The Performance Metrics analysis tab can help identify if the lock stall needs to be analyzed. The following steps illustrate how a lock stall can be analyzed starting in the Vitis IDE.

  1. Select the Trace view.
  2. Select the Lock Stalls view.
    Tip: The Stalls view is available with the Trace view, Graph view, and Array view.
    Figure 1. Lock Stall in Trace View
    Each stall has the following information associated with it.
    NAME
    The lock stall is named LS_<NUM>. The number is unique across all types of stalls. The earlier the stall happens, the smaller the number.
    Stalled Tile
    The AI Engine tile where the stalled kernel is located.
    Stalled Kernel
    The kernel that is stalled. It is named <Kernel_function_name>.<Schedule_ID>.<Graph_instance_name>. Sometimes it is shown as _main and then cross-probe is required to find the real kernel function.
    Start (ps)
    The start time of the stall.
    Duration (ps)
    The duration of the stall.
    PC
    Program counter when the stall happens.
    Type
    The stalled kernel tries to read or write the buffer.
    Buffer
    The buffer that the stalled kernel tries to read or write.
    Stalled Port
    The port of the stalled kernel that tries to read or write the buffer.
    Lock Holder
    The source that is holding the lock of the buffer.
    Related Stall
    Other stalls that can cause a stall.
    Tip: The items in green can be cross-probed with other views.
  3. Select one row of the stall. It will go to the start of the stall in Trace view. It is optional to filter all the signals that are related to the stall by right-clicking the stall and choosing Filter Trace. In Trace view, the signals related to the stall are shown. Non-related signals are hidden. Exploring the trace is easier when the design is large.

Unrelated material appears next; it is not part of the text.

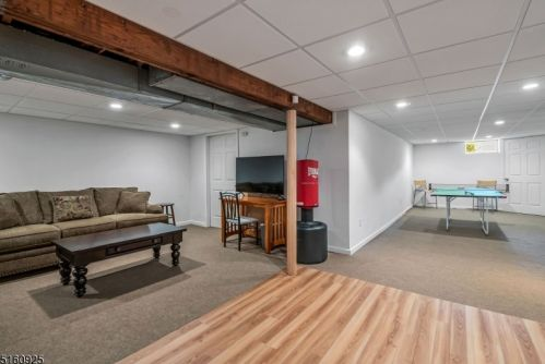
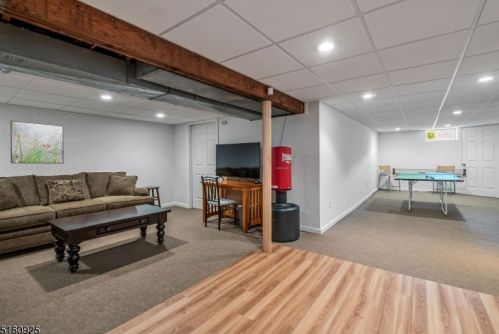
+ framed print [10,120,65,165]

    Tip: Filter Trace may not show signals related to the related stalls.
  4. Trace view can be used to view the lock stall in timeline. For a specific lock stall, it can be seen when the write lock and read lock are allocated. From the position of the stall and events before and after the stall, the reason for the stall can be analyzed. For example, if write lock has already been allocated and the lock type is Read, then it indicates that the buffer has not been released by the producer. The consumer is waiting for it to be readable. The producer can be found in the Lock Holder.
  5. To clear the previously filtered trace, right-click and choose Clear All Filters.

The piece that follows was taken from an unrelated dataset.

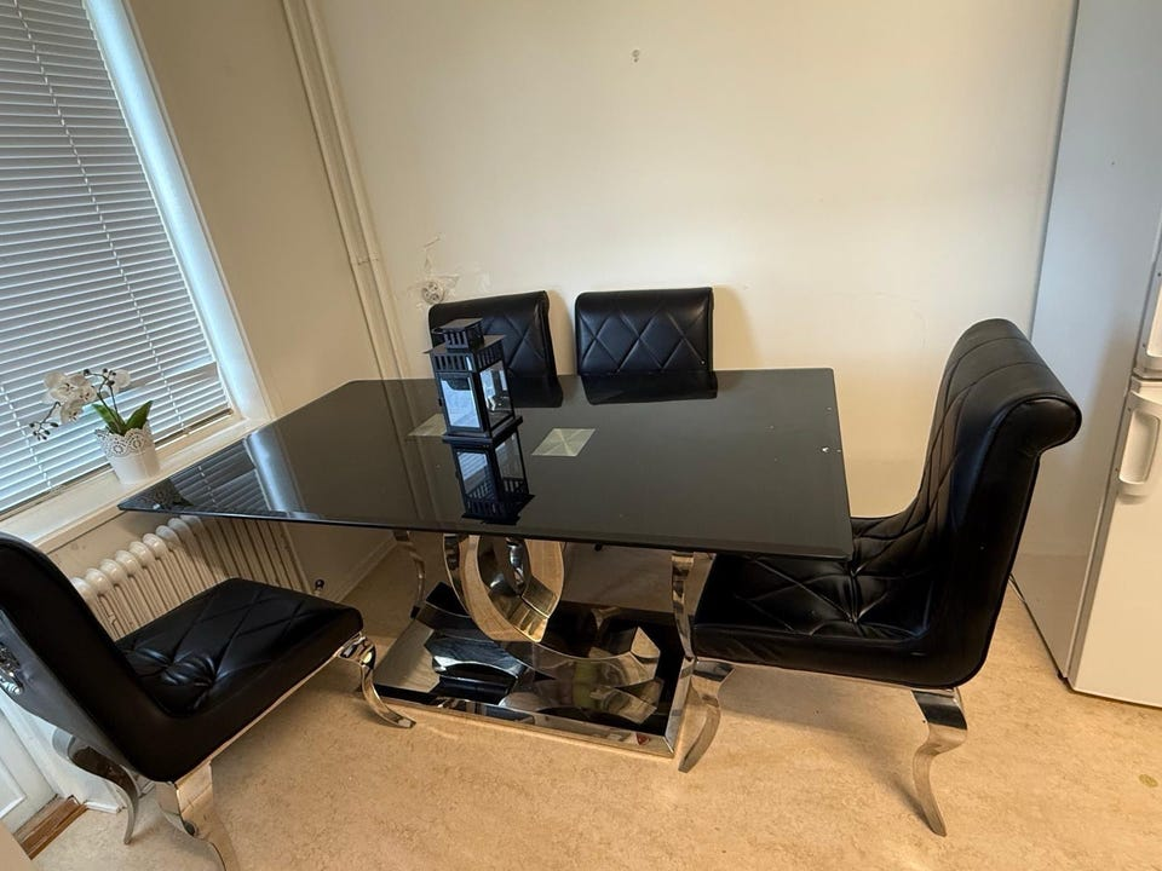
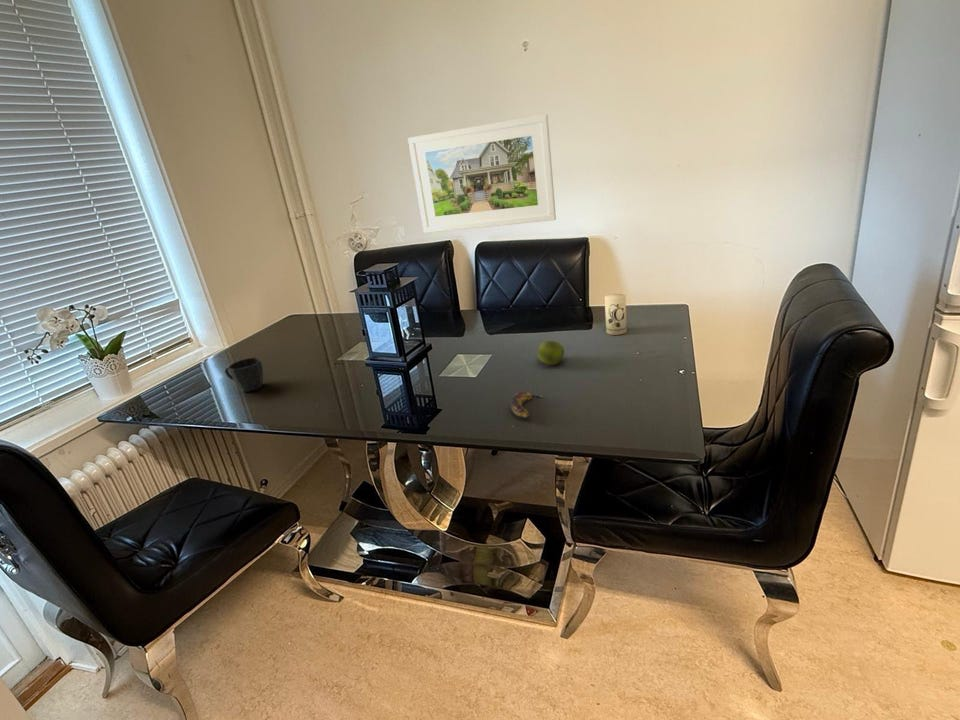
+ cup [224,357,264,393]
+ candle [604,293,628,336]
+ banana [509,391,543,419]
+ fruit [536,340,565,366]
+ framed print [407,113,557,234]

  6. It is usually helpful to have an overview of the stall path in Graph view. Select Graph view and then select Tile View from the drop-down list in the view. Tile view of Graph view shows graph in AI Engine tiles.
  7. If the Stalls view is not shown, select Lock Stalls from the drop-down list and choose the stall to be analyzed. It will highlight the related paths in the Tile view of the Graph view.
  8. The red path shows where the stall occurs. The white path shows the source to where the stall occurs.
  9. Click the PC value. This opens the source code and goes to the line where the stall happens.

The following table lists scenarios that can cause a lock stall and possible solutions.

Table 1. Lock Stall Scenarios and Solutions
Source Target Destination Stall Type Possible Solution
AI Engine kernel Lock of sync window AI Engine kernel Lock stall
  • If single buffer is used, use PING-PONG buffer (default) or place kernels into same AI Engine tile.
  • If the kernels are unbalanced in execution time, balance throughput between kernels.
AI Engine kernel Lock of async window (window_acquire and window_release API) AI Engine kernel Lock stall
  • If a single buffer is used, use a PING-PONG buffer (default).
  • Acquire and release buffer in-time. Use a local buffer as needed.
PL interface Lock of window AI Engine kernel Lock stall
  • Ensure that the PL interface throughput matches the AI Engine throughput.
  • Check that the PL interface frequency and width are set properly. See AI Engine/Programmable Logic Integration in AI Engine Kernel and Graph Programming Guide (UG1079).
AI Engine Lock of window PL interface Lock stall
  • Ensure that the PL interface throughput matches AI Engine throughput.
  • Check that the PL interface frequency and width are set properly. See AI Engine/Programmable Logic Integration in AI Engine Kernel and Graph Programming Guide (UG1079).
Note: DMA lock stall is not included in the Vitis IDE lock stall analysis.